▶ INFORMATION PROVIDED

┄┄┄┄┄┄

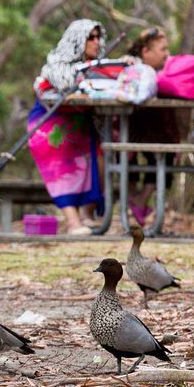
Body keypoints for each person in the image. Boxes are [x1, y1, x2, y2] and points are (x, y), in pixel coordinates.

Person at [28, 19, 105, 235]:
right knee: (61, 155)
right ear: (77, 40)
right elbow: (66, 84)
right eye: (91, 37)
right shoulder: (56, 64)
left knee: (101, 154)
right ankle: (72, 221)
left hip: (82, 125)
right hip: (49, 122)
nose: (96, 42)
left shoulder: (101, 66)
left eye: (98, 37)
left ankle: (88, 214)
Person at [123, 27, 172, 226]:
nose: (167, 54)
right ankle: (136, 201)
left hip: (157, 128)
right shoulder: (131, 69)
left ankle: (139, 202)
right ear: (145, 52)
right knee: (125, 153)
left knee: (164, 153)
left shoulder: (167, 70)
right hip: (132, 126)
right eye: (162, 49)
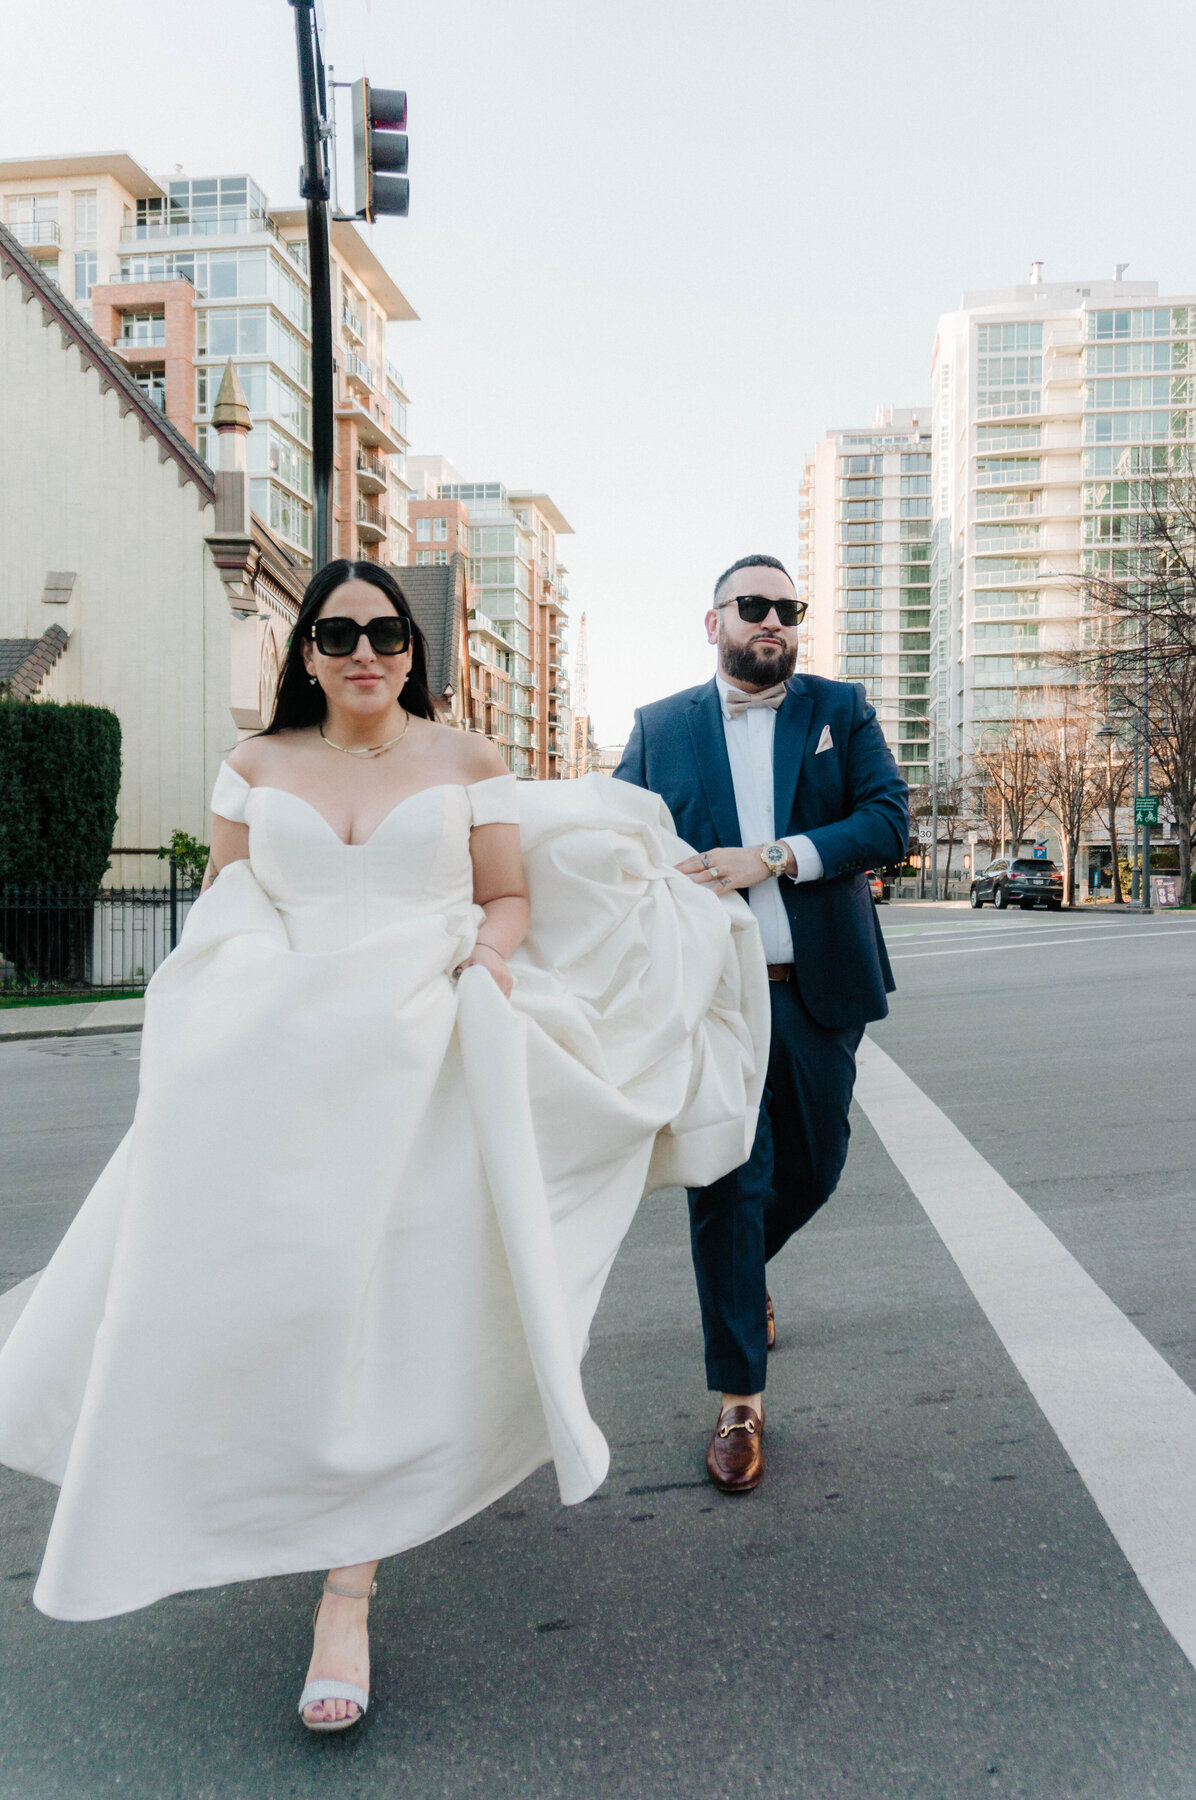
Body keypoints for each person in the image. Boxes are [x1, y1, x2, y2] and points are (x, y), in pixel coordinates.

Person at [0, 561, 768, 1733]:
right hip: (279, 1056)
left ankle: (345, 1592)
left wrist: (485, 960)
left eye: (388, 633)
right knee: (222, 1298)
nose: (367, 650)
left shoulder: (467, 762)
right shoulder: (255, 767)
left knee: (388, 1313)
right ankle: (193, 1497)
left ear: (415, 651)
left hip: (424, 1050)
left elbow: (503, 897)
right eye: (340, 631)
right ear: (306, 651)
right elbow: (229, 901)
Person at [614, 554, 909, 1495]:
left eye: (788, 608)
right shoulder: (660, 730)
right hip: (713, 1001)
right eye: (754, 606)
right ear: (715, 623)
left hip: (816, 989)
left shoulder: (840, 710)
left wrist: (773, 857)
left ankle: (746, 1280)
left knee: (815, 1168)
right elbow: (616, 842)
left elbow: (887, 823)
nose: (773, 621)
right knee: (728, 1189)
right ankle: (740, 1399)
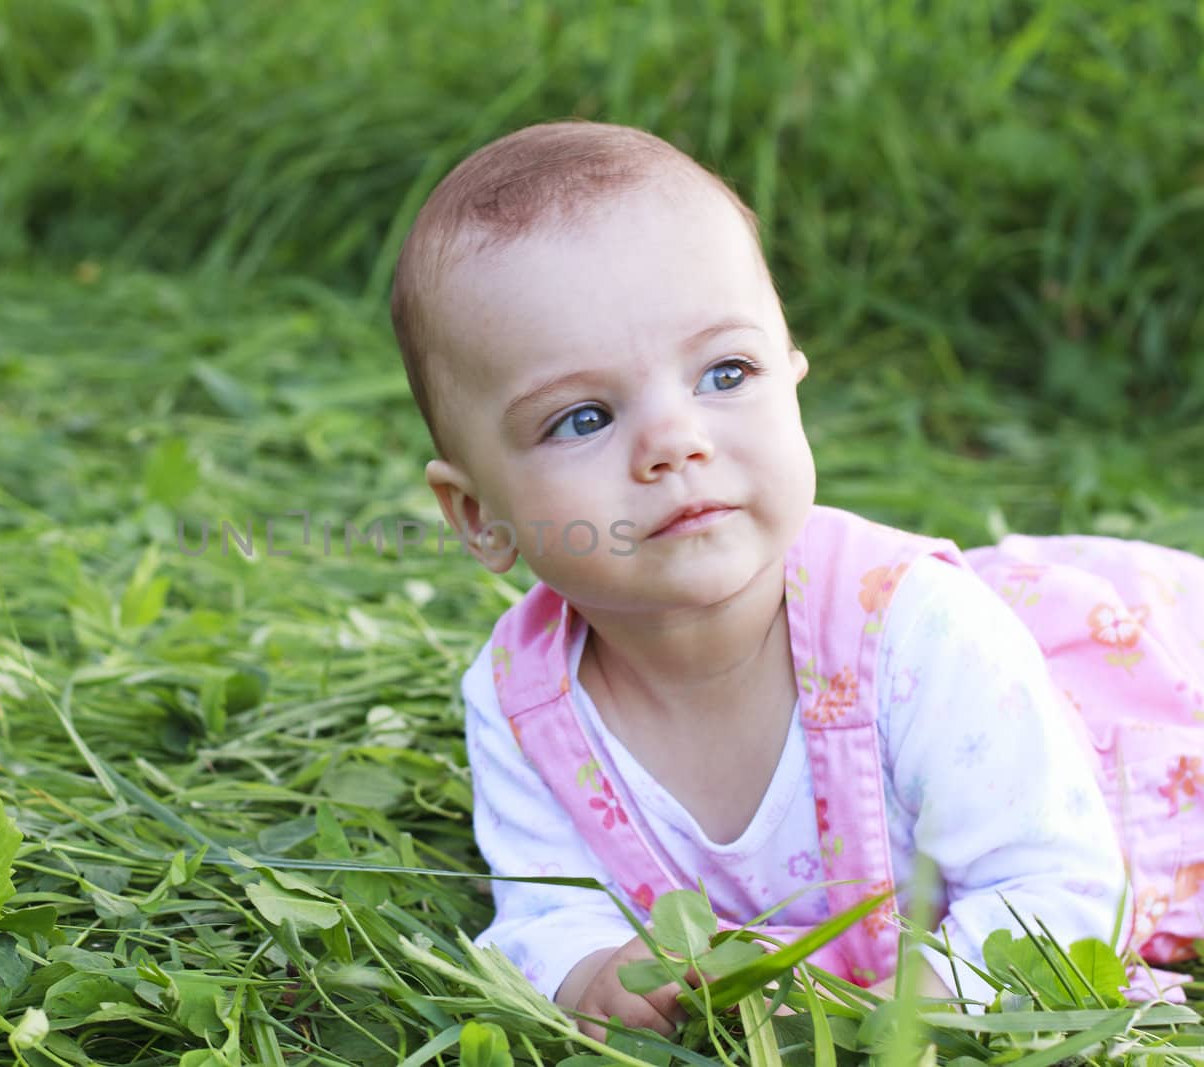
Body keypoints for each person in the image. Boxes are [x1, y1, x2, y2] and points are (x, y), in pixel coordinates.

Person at [387, 120, 1204, 1037]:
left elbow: (1060, 889)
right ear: (477, 517)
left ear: (792, 377)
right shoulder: (522, 700)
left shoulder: (923, 636)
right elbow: (543, 914)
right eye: (582, 418)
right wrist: (593, 974)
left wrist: (882, 1017)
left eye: (725, 372)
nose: (675, 441)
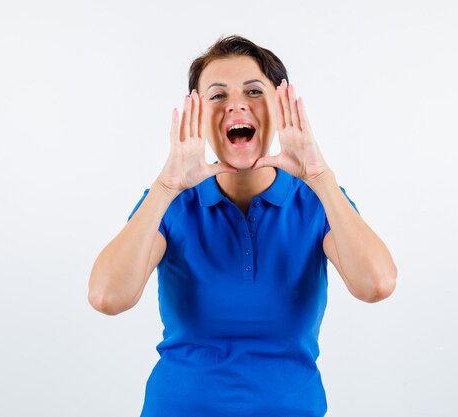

┄┄┄┄┄┄

▶ YOUR ASSIGNMENT
With the pictures omitted, restate word for word the lines above from the line that has "left shoulder: (101, 66)" up to and including the line that has "right hip: (713, 1001)", and no other lines.

▶ SOLUTION FOR THIS TASK
left shoulder: (101, 66)
left eye: (98, 37)
left ankle: (88, 214)
Person at [123, 27, 172, 226]:
nose: (167, 54)
right ankle: (136, 201)
left hip: (157, 128)
right shoulder: (131, 69)
left ankle: (139, 202)
right ear: (145, 52)
right knee: (125, 153)
left knee: (164, 153)
left shoulder: (167, 70)
right hip: (132, 126)
right eye: (162, 49)
Body keypoints for each person in the image. Boxes are [x1, y1, x2, y2] and points are (x, y), in pixel coordinates.

Person at [0, 561, 768, 1733]:
right hip: (279, 1056)
left ankle: (345, 1592)
left wrist: (485, 960)
left eye: (388, 633)
right knee: (222, 1298)
nose: (367, 650)
left shoulder: (467, 762)
right shoulder: (255, 767)
left knee: (388, 1313)
right ankle: (193, 1497)
left ear: (415, 651)
left hip: (424, 1050)
left elbow: (503, 897)
right eye: (340, 631)
right ear: (306, 651)
right elbow: (229, 901)
Person at [614, 554, 909, 1495]:
left eye: (788, 608)
right shoulder: (660, 730)
right hip: (713, 1001)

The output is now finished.